#### EXERCISE DETAILS
Reproduce the data from its start through the line containing "exposure: black level correction 0, exposure 0.9", including that line. Replace "Before" with "Original" and leave everything else unchanged.

#### ENTRIES PROVIDED
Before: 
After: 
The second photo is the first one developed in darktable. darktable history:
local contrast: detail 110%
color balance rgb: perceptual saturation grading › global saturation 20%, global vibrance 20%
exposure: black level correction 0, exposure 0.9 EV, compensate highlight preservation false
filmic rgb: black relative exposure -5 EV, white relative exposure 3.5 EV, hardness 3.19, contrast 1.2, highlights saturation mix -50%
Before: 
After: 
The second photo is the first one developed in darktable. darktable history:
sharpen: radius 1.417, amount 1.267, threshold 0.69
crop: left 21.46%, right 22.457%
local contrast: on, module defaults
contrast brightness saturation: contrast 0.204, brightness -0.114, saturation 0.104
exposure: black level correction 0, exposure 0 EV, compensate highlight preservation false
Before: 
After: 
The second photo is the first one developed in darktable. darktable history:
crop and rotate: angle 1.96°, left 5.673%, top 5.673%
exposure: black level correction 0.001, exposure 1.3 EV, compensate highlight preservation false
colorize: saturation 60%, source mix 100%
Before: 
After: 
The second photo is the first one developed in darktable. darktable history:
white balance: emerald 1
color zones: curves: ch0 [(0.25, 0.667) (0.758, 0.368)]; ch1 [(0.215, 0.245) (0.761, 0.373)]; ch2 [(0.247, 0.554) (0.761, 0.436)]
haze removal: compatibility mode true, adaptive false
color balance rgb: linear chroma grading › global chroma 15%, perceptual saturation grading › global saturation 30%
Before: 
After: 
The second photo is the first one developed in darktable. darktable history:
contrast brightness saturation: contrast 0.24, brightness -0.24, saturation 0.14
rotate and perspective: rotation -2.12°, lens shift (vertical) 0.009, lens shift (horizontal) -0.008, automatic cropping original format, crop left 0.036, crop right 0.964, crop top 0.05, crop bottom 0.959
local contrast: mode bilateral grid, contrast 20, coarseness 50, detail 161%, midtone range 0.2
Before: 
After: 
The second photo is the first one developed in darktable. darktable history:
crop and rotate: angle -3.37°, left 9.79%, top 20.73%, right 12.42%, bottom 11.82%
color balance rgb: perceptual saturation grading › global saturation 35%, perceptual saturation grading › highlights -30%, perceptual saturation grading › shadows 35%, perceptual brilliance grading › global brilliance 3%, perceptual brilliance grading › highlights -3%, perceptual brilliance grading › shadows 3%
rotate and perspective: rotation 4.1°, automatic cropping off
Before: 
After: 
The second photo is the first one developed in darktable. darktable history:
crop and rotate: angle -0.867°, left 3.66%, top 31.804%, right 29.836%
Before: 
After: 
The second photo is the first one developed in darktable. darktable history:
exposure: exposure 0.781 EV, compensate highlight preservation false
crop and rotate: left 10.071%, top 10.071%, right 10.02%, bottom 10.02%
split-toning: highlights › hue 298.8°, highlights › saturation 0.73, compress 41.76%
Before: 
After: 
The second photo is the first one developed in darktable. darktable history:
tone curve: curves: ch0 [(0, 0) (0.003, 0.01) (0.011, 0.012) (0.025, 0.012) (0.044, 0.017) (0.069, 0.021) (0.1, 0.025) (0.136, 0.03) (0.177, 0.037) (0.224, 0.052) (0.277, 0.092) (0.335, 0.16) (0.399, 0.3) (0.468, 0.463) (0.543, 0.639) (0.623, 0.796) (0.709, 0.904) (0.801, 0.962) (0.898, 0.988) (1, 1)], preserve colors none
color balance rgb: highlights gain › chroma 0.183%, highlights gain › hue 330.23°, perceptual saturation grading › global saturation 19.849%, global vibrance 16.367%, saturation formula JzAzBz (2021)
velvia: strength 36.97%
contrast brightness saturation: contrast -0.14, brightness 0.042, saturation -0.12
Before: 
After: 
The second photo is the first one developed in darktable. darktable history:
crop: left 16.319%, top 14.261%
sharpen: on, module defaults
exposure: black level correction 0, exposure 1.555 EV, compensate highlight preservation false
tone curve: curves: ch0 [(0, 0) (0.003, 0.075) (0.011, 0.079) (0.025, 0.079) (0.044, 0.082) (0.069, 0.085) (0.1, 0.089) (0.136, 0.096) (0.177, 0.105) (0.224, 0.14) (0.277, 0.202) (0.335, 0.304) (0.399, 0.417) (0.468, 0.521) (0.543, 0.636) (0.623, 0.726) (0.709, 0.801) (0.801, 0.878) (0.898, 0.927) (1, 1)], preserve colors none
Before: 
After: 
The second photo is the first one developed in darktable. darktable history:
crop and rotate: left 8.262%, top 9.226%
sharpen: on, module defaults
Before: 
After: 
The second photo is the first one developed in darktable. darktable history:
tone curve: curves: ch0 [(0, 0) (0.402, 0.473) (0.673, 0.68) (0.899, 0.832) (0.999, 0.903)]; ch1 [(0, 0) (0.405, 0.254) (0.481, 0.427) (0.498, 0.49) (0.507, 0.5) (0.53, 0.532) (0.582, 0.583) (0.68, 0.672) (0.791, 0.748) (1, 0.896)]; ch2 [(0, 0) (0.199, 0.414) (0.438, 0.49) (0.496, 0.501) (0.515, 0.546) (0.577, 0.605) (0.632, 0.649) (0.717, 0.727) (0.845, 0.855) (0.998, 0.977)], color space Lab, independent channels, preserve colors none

#### WRITTEN ANSWER
Original: 
After: 
The second photo is the first one developed in darktable. darktable history:
local contrast: detail 110%
color balance rgb: perceptual saturation grading › global saturation 20%, global vibrance 20%
exposure: black level correction 0, exposure 0.9 EV, compensate highlight preservation false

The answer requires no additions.